Le Prélude à l’après-midi d’un faune (1892-1894) est donc beau mais sans aucune aspérité, sans emportement, et ce au détriment de l’approche rêveuse de l’œuvre souhaitée par le compositeur. En outre, la clarté sonore ne rend pas toujours justice au caractère véritablement symphonique de cette pièce aux timbres extraordinaires. Il en va de même dans La Mer (1905) qui, là encore s’avère fort éloignée des prestations autrement plus passionnées d’Abbado ou d’Inghelbrecht (son enregistrement en mono de 1958!). Même si l’univers sonore est très immédiatement enivrant (le trémolo inaugural des violons par exemple), on regrettera que les micros soient placés si près de certains instrument, la harpe ou le piccolo (criarde à la fin de la troisième partie «Dialogue du vent et de la mer»), qu’ils contribuent parfois à rompre l’équilibre de l’ensemble. En outre, l’approche de Gergiev souffre également d’une emphase qui tend à privilégier l’instant sur une vision de long terme de l’œuvre, la troisième partie s’avérant quant à elle beaucoup trop retenue, la beauté plastique prenant là aussi le pas sur la violence des éléments.

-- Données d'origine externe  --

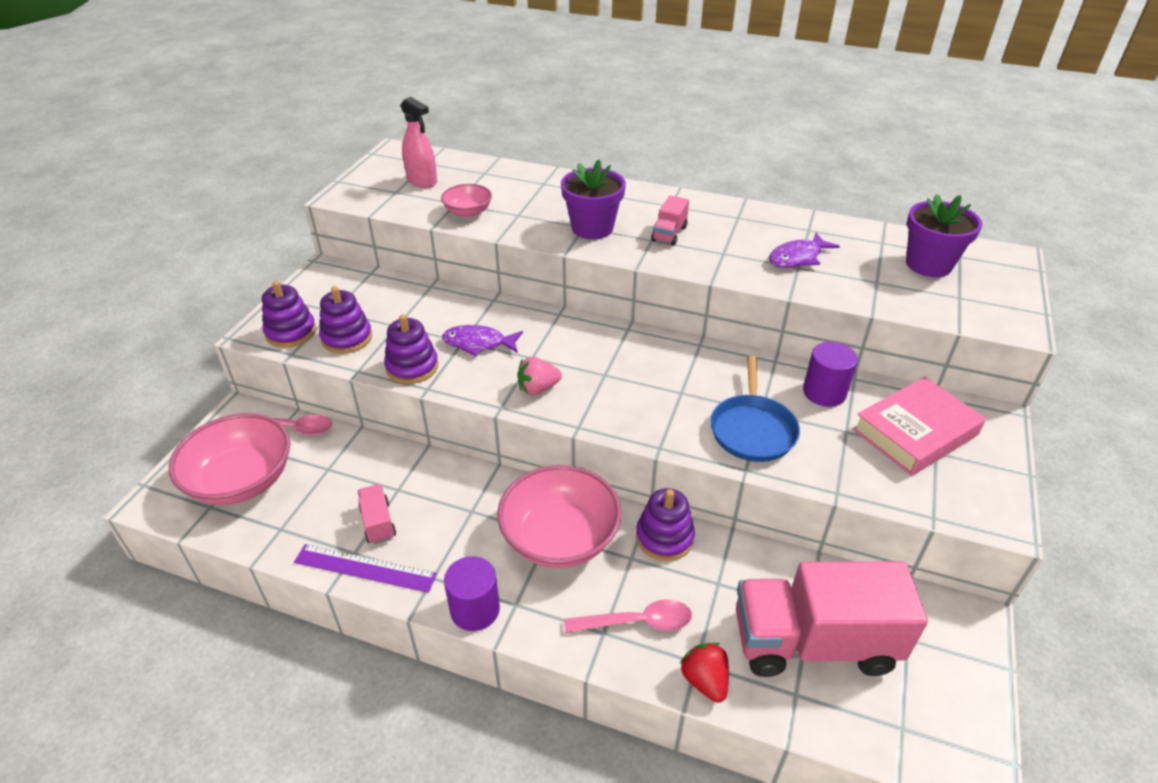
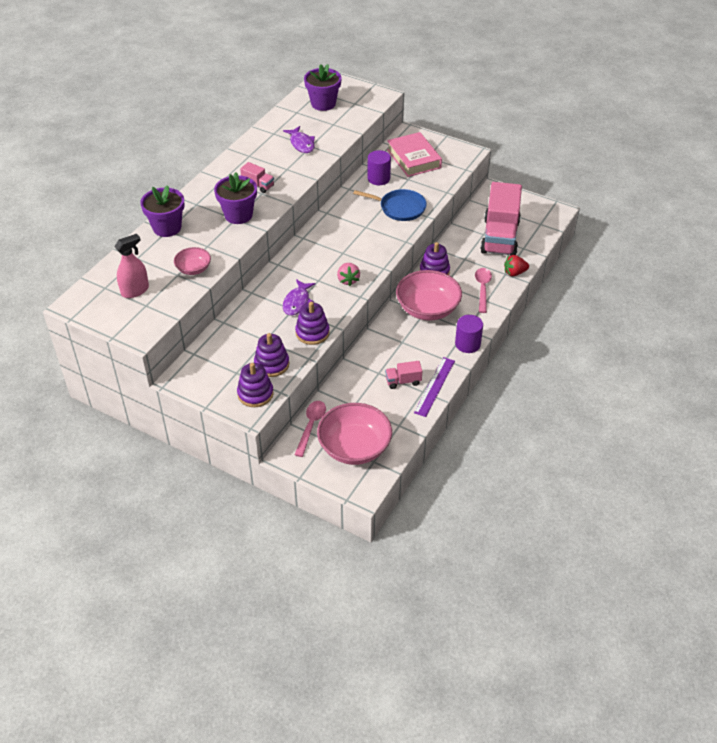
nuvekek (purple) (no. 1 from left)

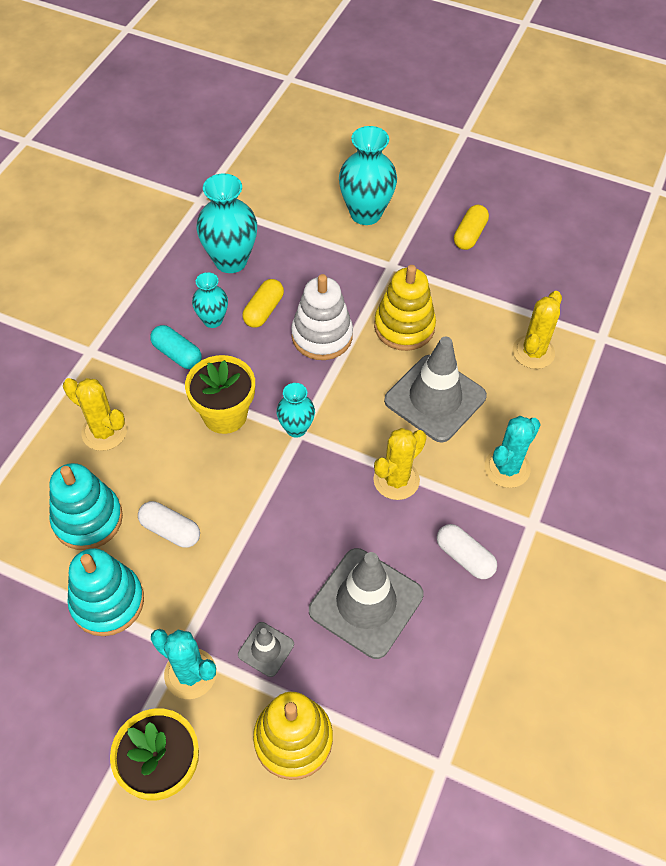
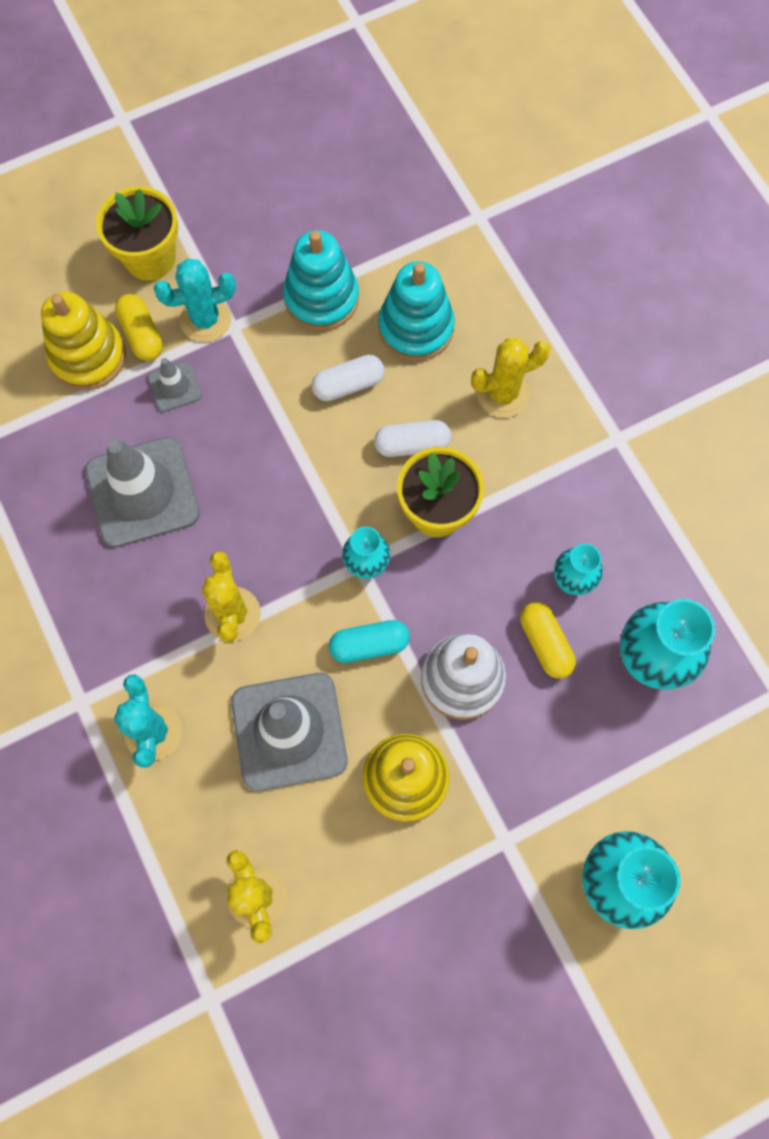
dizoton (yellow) (no. 1 from left)
dizoton (turquoise)
dizoton (white) (no. 2 from left)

Jeux, ballet qui se veut une «apologie plastique de l’homme de 1913», est certainement la partition la plus moderne des trois au programme dans ce disque, les timbres rappelant à maintes reprises certaines facéties de Stravinsky dont Le Sacre fut créé à seulement quelques jours d’intervalle, toujours sous la baguette de Pierre Monteux. La faiblesse de l’argument (la recherche d’une balle de tennis perdue comme prétexte à des poursuites entre un jeune homme et deux jeunes femmes...) ne doit pas masquer la très grande inventivité de la partition qui se caractérise de bout en bout par un véritable «pointillisme instrumental» (Benoît Duteurtre). Force est de constater que Valery Gergiev est ici davantage dans son élément. L’entrée en matière, pleine de mystère, instaure un magnifique climat qui prend ensuite son envol à la faveur des volutes musicales données notamment par les bois et un pupitre de percussions tout à fait exemplaire.

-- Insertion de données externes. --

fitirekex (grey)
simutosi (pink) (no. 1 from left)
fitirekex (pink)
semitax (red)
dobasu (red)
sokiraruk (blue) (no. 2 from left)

Lors des concerts au cours desquels était donnée la présente version de La Mer, Valery Gergiev dirigeait une autre œuvre-phare de la musique française, le ballet intégral de Daphnis et Chloé de Maurice Ravel, dont ConcertoNet s’était alors fait l’écho en des termes plutôt élogieux (voir ici). Il est vrai que, là encore, l’orchestre est superlatif: quelle entrée en matière! Tout au long de l’œuvre, les bois (flûte, cor anglais, hautbois, clarinettes) se surpassent et, nécessairement aidé par un matériau aussi noble, Gergiev nimbe l’ensemble d’une atmosphère pleine de brume, sujette aux apparitions et au mystère, avec beaucoup de réussite. Le London Symphony Chorus est également de très grande qualité même s’il n’égale pas la réussite du Rundfunkchor de Berlin sous la direction enflammée de Pierre Boulez (Deutsche Grammophon). Pourtant, en dépit de qualités formelles indéniables, l’écoute de Daphnis laisse quelque peu sur sa faim en raison d’un engagement fluctuant (la «Danse grotesque de Dorcon» est assez lourde et manque de naturel) et d’un discours relativement étale sur l’ensemble de l’œuvre: là encore, Valery Gergiev ne s’emporte que trop peu souvent et tend à trop privilégier la beauté du son sur le discours musical (la banalité devient ainsi la principale caractéristique de la «Danse suppliante de Chloé»). Plus convaincante, la Pavane pour une infante défunte (1899/1910) est un merveilleux moment d’équilibre, porté par des solistes idoines (cor, hautbois), qui permet là encore à Gergiev de faire sonner l’Orchestre symphonique de Londres de la manière la plus séduisante qui soit; alors qu’on se met à doucement rêvasser, le retour à la réalité est brutal avec la grosse déconvenue de ce disque au minutage extrêmement généreux, le Boléro (1928). Outre les difficultés rencontrées par quelques solistes (le trombone notamment), l’œuvre peine à prendre son envol et, dans le mauvais sens du terme naturellement, tourne en rond: la lourdeur du phrasé, l’emphase des tutti, le manque de séduction nous conduisent à retourner aux versions classiques de Boulez (Sony), Abbado ou Ozawa (tous deux chez Deutsche Grammophon) pour ne prendre que trois exemples au sein d’une discographie évidemment pléthorique.